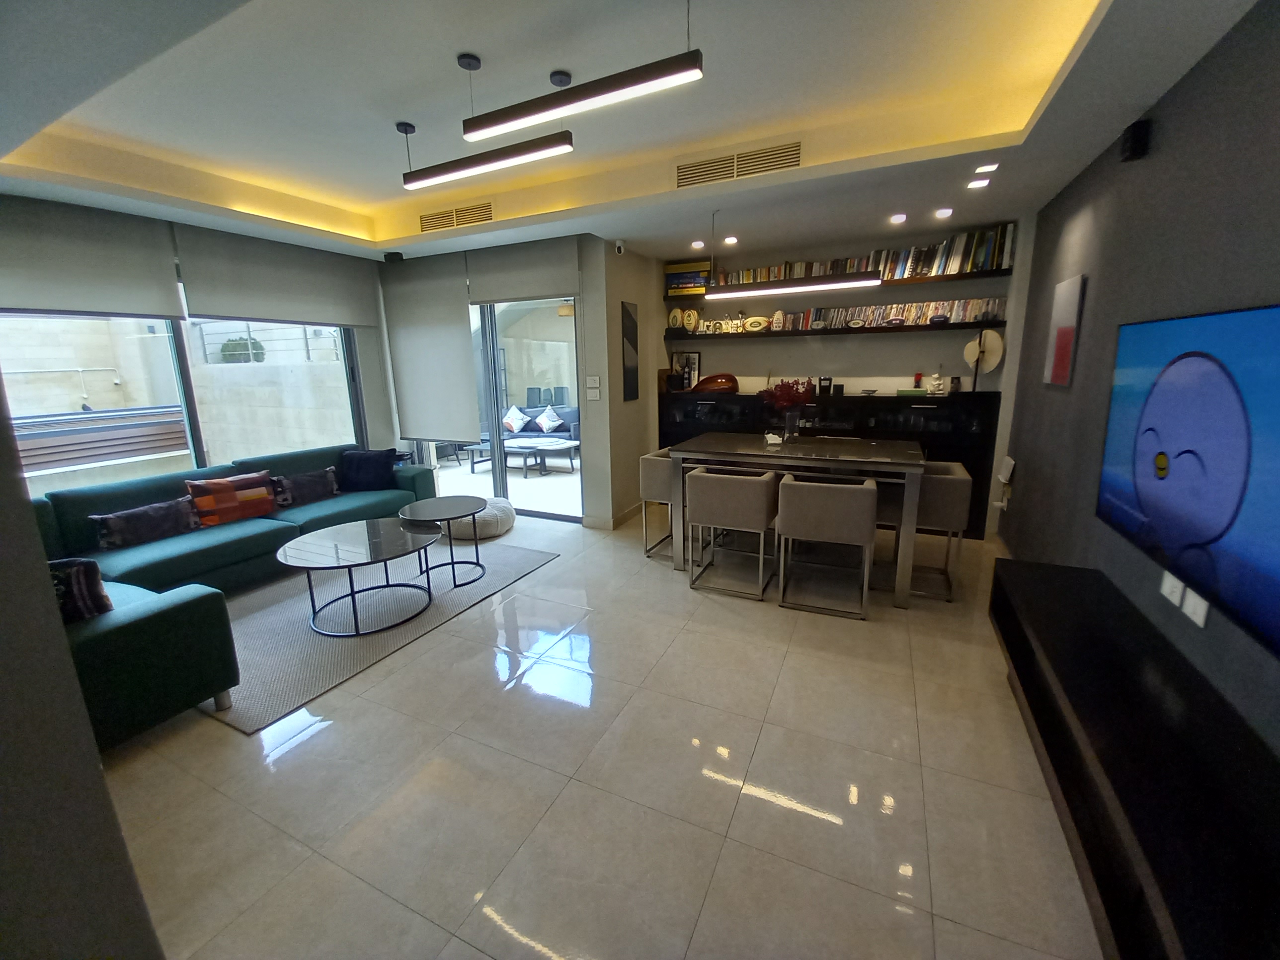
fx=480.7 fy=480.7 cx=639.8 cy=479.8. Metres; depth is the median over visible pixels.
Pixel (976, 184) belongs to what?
recessed light
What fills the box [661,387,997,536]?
sideboard
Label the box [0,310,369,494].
window
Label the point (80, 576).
throw pillow
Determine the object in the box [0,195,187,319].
roller blind
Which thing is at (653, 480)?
dining chair
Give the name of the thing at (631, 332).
wall art
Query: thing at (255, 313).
roller blind
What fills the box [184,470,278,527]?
orange pillow
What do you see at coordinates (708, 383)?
decorative sculpture
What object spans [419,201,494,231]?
air vent
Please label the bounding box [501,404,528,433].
cushion
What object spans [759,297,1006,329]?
book row
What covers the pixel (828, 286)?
linear pendant light
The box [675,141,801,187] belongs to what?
air vent
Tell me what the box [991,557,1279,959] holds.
tv console
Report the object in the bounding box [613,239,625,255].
security camera
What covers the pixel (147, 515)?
patterned pillow
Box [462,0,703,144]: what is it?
pendant light
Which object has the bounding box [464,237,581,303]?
roller blind
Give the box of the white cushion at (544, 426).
[533,404,563,433]
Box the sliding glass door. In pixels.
[399,291,582,523]
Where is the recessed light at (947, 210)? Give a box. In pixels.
[934,206,954,217]
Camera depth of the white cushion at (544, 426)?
8.55 m
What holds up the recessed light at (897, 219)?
in the ceiling
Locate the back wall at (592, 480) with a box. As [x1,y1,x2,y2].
[384,236,649,527]
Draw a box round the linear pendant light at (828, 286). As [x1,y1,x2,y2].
[705,206,880,298]
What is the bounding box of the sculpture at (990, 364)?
[962,327,1005,392]
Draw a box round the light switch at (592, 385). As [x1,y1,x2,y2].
[585,375,602,399]
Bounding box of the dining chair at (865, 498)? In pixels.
[776,472,878,618]
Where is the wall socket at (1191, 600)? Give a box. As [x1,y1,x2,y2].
[1181,585,1209,627]
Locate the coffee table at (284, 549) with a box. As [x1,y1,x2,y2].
[273,518,439,636]
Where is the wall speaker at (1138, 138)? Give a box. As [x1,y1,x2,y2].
[1120,119,1151,161]
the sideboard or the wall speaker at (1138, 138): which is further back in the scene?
the sideboard
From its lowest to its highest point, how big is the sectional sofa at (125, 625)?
0.824 m
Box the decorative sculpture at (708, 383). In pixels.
[691,373,739,393]
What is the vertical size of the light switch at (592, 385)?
0.206 m
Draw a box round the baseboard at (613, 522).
[583,502,642,530]
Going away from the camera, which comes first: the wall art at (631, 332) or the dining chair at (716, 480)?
the dining chair at (716, 480)
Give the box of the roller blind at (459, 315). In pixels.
[380,252,478,444]
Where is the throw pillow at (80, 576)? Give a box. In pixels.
[47,557,112,623]
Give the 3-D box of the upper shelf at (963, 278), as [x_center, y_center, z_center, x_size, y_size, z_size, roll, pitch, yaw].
[1.775,-1.873,4.715,3.102,0.052,0.310,5,14,25]
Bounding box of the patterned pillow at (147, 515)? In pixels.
[90,496,198,552]
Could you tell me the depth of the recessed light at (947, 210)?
3.70 m
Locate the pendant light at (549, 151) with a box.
[400,54,576,190]
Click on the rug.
(282, 625)
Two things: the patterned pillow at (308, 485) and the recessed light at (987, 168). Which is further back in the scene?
the patterned pillow at (308, 485)
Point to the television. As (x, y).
(1185, 356)
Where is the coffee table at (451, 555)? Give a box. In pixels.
[396,497,487,588]
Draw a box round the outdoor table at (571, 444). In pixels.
[504,437,576,476]
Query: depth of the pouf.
4.48 m
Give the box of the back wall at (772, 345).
[656,213,1029,532]
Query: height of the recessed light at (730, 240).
0.038 m
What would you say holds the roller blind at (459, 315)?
attached to the back wall at (592, 480)
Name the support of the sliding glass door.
in the back wall at (592, 480)
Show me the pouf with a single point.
(486, 522)
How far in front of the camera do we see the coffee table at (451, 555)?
3.54 m
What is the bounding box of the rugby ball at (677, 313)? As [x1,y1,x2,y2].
[667,306,684,330]
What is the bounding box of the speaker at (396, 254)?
[383,250,403,262]
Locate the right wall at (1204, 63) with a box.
[996,1,1279,749]
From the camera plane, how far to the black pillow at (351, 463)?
4.51 m
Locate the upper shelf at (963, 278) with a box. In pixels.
[670,266,1018,301]
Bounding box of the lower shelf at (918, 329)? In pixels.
[668,319,1002,339]
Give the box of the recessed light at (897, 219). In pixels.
[888,212,907,223]
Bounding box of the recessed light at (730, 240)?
[722,235,738,245]
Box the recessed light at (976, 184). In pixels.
[966,176,990,188]
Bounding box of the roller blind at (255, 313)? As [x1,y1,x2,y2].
[175,225,380,326]
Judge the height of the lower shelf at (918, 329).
0.051 m
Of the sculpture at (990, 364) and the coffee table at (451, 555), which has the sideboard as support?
the sculpture at (990, 364)
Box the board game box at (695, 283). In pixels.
[664,259,712,296]
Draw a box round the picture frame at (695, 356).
[670,350,702,390]
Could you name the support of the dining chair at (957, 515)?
on the floor at (292, 762)
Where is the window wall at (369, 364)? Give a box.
[0,197,395,476]
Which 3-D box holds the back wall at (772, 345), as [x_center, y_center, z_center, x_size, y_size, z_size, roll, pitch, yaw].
[1.832,-1.153,5.120,3.667,2.952,0.323,5,14,25]
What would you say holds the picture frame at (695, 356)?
on the sideboard
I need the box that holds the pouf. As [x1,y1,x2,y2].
[445,495,515,540]
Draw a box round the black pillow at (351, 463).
[336,447,398,492]
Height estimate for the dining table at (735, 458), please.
0.947 m
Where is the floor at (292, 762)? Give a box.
[92,495,1102,959]
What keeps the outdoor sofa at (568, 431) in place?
on the ground
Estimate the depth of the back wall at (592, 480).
4.67 m
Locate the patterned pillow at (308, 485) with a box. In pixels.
[270,467,340,507]
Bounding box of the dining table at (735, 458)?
[668,429,926,608]
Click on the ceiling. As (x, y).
(478, 44)
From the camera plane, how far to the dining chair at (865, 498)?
2.94 m
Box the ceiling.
[0,0,1266,262]
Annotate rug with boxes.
[204,535,558,733]
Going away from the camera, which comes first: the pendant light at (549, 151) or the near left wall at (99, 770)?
the near left wall at (99, 770)
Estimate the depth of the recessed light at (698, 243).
4.55 m
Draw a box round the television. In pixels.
[1099,302,1279,657]
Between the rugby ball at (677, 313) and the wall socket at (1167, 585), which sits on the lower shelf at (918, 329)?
the rugby ball at (677, 313)
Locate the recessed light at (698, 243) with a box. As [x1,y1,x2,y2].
[690,239,705,249]
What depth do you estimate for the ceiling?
2.50 m
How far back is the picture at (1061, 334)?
3.00 m
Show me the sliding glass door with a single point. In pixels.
(504, 474)
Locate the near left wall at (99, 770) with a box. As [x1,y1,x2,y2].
[0,376,163,959]
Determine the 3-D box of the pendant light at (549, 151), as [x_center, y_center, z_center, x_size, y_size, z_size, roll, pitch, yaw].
[-0.828,-1.825,2.461,1.110,0.426,0.109,5,14,25]
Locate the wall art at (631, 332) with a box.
[620,300,639,401]
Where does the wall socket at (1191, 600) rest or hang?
attached to the right wall at (1204, 63)
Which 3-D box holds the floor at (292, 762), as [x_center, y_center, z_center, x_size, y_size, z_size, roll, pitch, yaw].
[-0.842,0.990,2.819,6.286,0.103,7.146,5,14,25]
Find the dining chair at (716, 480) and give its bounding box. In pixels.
[684,467,780,599]
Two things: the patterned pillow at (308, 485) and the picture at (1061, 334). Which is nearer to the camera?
the picture at (1061, 334)
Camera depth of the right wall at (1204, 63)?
2.07 m
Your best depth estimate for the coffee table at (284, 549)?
3.00 m
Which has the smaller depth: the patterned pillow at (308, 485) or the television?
the television
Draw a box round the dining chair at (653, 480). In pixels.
[639,449,675,560]
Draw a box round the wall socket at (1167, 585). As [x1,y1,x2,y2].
[1159,571,1184,604]
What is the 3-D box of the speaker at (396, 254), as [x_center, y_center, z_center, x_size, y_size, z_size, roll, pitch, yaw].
[-2.470,-2.228,4.833,0.171,0.093,0.170,5,14,25]
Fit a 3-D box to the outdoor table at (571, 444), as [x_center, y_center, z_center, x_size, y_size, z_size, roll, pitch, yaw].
[-1.483,-0.341,7.348,1.043,0.400,0.797,5,14,25]
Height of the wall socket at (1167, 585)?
0.091 m
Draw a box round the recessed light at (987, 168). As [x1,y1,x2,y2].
[974,161,999,173]
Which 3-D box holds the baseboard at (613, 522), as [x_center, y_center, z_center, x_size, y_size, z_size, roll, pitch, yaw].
[-0.133,0.343,5.114,0.197,0.104,1.447,5,14,25]
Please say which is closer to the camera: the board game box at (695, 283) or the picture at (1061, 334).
the picture at (1061, 334)
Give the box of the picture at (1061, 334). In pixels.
[1042,274,1085,386]
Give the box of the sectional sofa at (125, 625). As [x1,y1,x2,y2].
[26,442,430,750]
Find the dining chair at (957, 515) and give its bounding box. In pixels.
[879,459,972,601]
────────────────
DESCRIPTION OF THE TASK —
Your task is to output exactly the lines running from the one with "Please say which" through the final line of the material above, with both ends included.

OUTPUT OF THE TASK —
Please say which is closer to the camera: the board game box at (695, 283) or the picture at (1061, 334).
the picture at (1061, 334)
Give the box of the picture at (1061, 334). In pixels.
[1042,274,1085,386]
Give the box of the sectional sofa at (125, 625). As [x1,y1,x2,y2].
[26,442,430,750]
Find the dining chair at (957, 515) and give its bounding box. In pixels.
[879,459,972,601]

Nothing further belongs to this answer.